● Instructions to follow: Of all the lines in the entries below, give again exactly those starting at the line containing "parameter \beta in" and ending at the line containing "of the second, ...", both ends included, and no others.

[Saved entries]
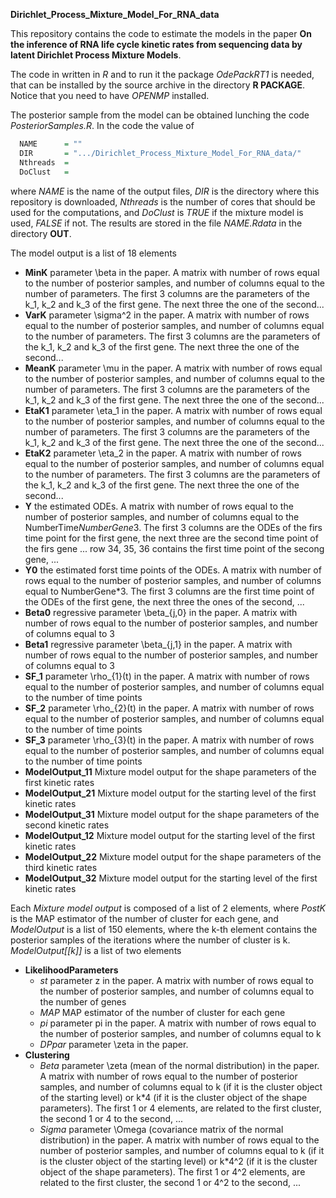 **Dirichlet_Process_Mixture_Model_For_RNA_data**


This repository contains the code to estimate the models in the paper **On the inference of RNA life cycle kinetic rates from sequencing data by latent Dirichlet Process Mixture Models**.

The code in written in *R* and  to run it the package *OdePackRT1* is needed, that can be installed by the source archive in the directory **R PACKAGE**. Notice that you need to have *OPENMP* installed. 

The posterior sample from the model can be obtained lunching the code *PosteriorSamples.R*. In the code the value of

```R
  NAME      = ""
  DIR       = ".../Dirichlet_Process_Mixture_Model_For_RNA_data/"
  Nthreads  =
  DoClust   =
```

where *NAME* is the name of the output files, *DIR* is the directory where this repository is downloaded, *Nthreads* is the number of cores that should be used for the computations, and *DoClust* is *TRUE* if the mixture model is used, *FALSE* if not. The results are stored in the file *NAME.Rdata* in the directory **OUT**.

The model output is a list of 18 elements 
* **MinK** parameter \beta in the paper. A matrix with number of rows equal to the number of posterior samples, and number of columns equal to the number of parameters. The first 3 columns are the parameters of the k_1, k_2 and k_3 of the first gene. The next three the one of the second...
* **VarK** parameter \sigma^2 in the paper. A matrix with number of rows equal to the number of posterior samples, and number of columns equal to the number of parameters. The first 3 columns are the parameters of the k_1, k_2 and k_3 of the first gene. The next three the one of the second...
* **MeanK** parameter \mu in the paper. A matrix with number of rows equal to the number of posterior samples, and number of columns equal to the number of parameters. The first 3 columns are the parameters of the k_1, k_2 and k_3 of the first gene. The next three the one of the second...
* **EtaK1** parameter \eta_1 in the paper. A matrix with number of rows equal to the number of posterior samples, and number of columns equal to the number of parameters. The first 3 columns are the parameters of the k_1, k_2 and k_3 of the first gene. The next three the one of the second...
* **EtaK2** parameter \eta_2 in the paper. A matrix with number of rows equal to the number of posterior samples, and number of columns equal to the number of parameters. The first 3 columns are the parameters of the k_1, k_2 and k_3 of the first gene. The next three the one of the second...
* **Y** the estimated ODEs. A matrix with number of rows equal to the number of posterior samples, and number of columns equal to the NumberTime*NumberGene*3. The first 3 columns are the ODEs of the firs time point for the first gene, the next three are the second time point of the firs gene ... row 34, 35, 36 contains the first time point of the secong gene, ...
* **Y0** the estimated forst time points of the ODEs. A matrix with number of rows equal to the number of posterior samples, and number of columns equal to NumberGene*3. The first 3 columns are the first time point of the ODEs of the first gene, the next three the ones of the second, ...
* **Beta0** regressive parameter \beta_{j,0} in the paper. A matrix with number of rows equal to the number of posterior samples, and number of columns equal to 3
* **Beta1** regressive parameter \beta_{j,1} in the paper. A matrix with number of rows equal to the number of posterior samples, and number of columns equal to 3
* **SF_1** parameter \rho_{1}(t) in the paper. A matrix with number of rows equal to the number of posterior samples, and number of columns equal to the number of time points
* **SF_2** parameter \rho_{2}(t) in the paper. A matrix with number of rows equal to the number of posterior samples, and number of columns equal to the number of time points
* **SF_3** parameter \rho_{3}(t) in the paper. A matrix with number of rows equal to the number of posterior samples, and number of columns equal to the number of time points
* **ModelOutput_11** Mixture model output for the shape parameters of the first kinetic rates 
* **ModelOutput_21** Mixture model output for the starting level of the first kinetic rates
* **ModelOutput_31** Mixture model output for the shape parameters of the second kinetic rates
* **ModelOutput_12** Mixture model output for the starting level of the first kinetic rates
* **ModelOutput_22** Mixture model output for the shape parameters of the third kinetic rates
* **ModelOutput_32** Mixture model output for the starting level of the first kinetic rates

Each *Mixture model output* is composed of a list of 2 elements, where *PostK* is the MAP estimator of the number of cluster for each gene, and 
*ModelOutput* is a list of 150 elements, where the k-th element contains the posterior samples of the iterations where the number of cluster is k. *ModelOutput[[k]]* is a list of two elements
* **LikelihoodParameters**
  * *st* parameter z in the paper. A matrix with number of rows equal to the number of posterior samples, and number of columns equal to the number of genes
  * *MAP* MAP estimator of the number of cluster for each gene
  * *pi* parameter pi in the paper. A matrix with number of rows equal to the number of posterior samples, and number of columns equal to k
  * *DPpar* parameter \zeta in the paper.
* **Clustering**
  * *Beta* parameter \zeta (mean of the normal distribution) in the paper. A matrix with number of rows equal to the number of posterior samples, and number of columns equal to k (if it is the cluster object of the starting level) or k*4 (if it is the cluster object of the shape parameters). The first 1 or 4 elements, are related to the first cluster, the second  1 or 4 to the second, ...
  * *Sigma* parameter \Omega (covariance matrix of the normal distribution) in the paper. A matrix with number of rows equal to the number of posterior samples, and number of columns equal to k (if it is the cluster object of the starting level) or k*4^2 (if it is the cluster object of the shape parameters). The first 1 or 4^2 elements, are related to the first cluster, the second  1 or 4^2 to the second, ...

==

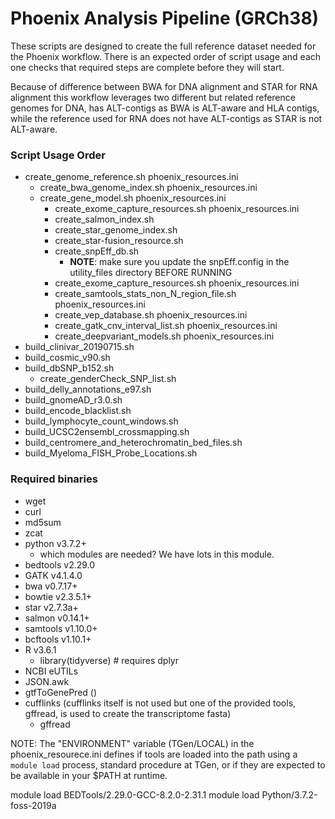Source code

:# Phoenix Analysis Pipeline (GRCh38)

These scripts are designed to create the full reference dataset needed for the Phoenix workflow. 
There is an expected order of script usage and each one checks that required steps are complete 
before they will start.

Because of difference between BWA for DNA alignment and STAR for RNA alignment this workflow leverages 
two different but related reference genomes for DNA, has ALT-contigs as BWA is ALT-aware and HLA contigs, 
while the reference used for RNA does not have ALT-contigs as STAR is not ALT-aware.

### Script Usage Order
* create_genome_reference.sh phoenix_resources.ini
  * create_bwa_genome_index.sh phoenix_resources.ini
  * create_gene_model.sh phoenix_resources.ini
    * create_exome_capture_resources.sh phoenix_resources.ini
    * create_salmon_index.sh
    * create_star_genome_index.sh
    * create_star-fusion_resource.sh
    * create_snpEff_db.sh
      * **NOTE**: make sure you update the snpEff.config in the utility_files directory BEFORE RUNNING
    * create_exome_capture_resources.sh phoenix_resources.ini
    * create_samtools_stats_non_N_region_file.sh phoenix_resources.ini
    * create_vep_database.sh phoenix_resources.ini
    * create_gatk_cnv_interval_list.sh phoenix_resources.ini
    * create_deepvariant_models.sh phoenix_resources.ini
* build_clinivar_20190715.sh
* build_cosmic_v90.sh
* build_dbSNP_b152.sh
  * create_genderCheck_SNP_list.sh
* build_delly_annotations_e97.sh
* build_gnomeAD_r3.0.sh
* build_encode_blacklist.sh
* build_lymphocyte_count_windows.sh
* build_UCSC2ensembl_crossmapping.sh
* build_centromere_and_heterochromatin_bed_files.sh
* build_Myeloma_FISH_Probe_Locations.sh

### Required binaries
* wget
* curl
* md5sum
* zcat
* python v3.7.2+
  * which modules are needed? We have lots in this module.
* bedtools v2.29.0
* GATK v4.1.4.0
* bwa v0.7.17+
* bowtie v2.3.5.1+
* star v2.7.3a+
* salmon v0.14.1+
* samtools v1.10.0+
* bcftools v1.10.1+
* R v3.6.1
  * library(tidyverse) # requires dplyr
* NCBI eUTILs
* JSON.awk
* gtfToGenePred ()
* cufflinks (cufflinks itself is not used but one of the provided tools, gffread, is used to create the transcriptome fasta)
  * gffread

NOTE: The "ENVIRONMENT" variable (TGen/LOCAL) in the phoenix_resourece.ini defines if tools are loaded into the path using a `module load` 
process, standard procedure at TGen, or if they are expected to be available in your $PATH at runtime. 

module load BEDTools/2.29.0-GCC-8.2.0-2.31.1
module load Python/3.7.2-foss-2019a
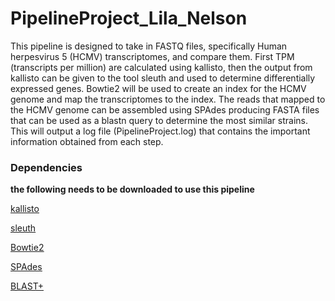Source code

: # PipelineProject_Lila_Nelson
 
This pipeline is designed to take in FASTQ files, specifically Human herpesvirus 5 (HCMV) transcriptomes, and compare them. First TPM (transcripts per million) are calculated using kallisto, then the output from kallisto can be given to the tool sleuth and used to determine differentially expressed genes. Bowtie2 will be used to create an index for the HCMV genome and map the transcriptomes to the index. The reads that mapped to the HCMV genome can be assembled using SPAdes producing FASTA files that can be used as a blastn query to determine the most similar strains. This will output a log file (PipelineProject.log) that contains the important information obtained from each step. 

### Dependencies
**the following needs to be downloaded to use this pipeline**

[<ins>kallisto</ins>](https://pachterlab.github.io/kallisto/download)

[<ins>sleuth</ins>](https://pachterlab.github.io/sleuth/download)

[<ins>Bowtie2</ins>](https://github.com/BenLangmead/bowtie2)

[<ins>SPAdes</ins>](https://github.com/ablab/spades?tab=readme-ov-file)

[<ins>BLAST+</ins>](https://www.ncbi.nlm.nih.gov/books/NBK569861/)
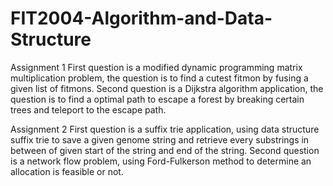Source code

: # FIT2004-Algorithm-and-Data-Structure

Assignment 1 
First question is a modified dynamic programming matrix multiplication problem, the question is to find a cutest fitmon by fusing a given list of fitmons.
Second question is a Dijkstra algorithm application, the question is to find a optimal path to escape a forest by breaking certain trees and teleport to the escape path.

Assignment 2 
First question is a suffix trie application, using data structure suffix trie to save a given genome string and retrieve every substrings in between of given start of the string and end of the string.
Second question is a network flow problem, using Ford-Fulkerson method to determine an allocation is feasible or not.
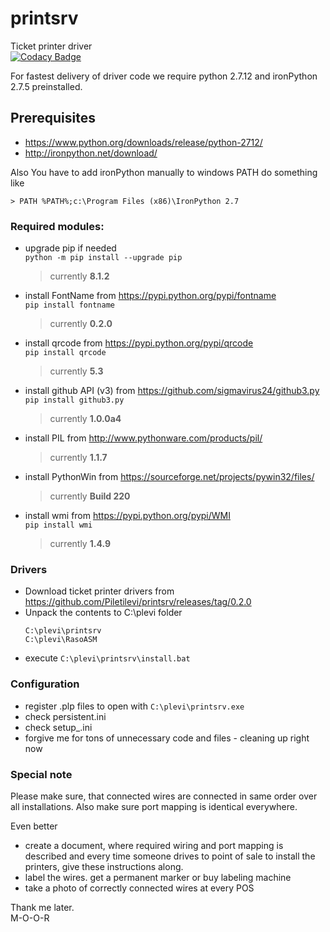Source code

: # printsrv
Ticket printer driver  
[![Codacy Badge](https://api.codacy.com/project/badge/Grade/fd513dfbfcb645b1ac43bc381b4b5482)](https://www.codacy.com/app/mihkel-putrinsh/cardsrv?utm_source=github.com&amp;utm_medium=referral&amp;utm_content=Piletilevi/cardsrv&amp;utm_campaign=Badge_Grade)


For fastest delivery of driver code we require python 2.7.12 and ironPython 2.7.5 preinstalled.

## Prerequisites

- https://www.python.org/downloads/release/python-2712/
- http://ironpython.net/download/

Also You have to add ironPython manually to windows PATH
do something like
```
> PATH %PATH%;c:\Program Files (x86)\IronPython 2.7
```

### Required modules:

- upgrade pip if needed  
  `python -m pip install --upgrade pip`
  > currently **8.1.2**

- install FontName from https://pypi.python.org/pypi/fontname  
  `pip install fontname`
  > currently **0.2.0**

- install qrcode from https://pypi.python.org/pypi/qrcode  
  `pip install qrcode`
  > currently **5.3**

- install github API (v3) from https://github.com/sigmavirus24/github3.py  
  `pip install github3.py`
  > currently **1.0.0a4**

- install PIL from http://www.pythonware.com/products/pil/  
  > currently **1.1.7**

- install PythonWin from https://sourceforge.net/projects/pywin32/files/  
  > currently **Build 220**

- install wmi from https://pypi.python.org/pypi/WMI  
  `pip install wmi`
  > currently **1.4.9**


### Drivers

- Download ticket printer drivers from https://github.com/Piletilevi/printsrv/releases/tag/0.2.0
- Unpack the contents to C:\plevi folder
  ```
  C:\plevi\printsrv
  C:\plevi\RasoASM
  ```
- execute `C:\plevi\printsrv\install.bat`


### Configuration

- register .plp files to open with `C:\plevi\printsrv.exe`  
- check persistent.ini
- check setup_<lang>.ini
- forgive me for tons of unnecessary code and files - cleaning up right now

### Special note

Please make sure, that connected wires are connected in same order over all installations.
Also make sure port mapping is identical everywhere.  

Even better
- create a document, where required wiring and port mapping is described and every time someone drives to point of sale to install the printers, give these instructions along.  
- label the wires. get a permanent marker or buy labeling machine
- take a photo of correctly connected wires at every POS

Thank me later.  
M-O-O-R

● Output for this exercise:
* **MinK** parameter \beta in the paper. A matrix with number of rows equal to the number of posterior samples, and number of columns equal to the number of parameters. The first 3 columns are the parameters of the k_1, k_2 and k_3 of the first gene. The next three the one of the second...
* **VarK** parameter \sigma^2 in the paper. A matrix with number of rows equal to the number of posterior samples, and number of columns equal to the number of parameters. The first 3 columns are the parameters of the k_1, k_2 and k_3 of the first gene. The next three the one of the second...
* **MeanK** parameter \mu in the paper. A matrix with number of rows equal to the number of posterior samples, and number of columns equal to the number of parameters. The first 3 columns are the parameters of the k_1, k_2 and k_3 of the first gene. The next three the one of the second...
* **EtaK1** parameter \eta_1 in the paper. A matrix with number of rows equal to the number of posterior samples, and number of columns equal to the number of parameters. The first 3 columns are the parameters of the k_1, k_2 and k_3 of the first gene. The next three the one of the second...
* **EtaK2** parameter \eta_2 in the paper. A matrix with number of rows equal to the number of posterior samples, and number of columns equal to the number of parameters. The first 3 columns are the parameters of the k_1, k_2 and k_3 of the first gene. The next three the one of the second...
* **Y** the estimated ODEs. A matrix with number of rows equal to the number of posterior samples, and number of columns equal to the NumberTime*NumberGene*3. The first 3 columns are the ODEs of the firs time point for the first gene, the next three are the second time point of the firs gene ... row 34, 35, 36 contains the first time point of the secong gene, ...
* **Y0** the estimated forst time points of the ODEs. A matrix with number of rows equal to the number of posterior samples, and number of columns equal to NumberGene*3. The first 3 columns are the first time point of the ODEs of the first gene, the next three the ones of the second, ...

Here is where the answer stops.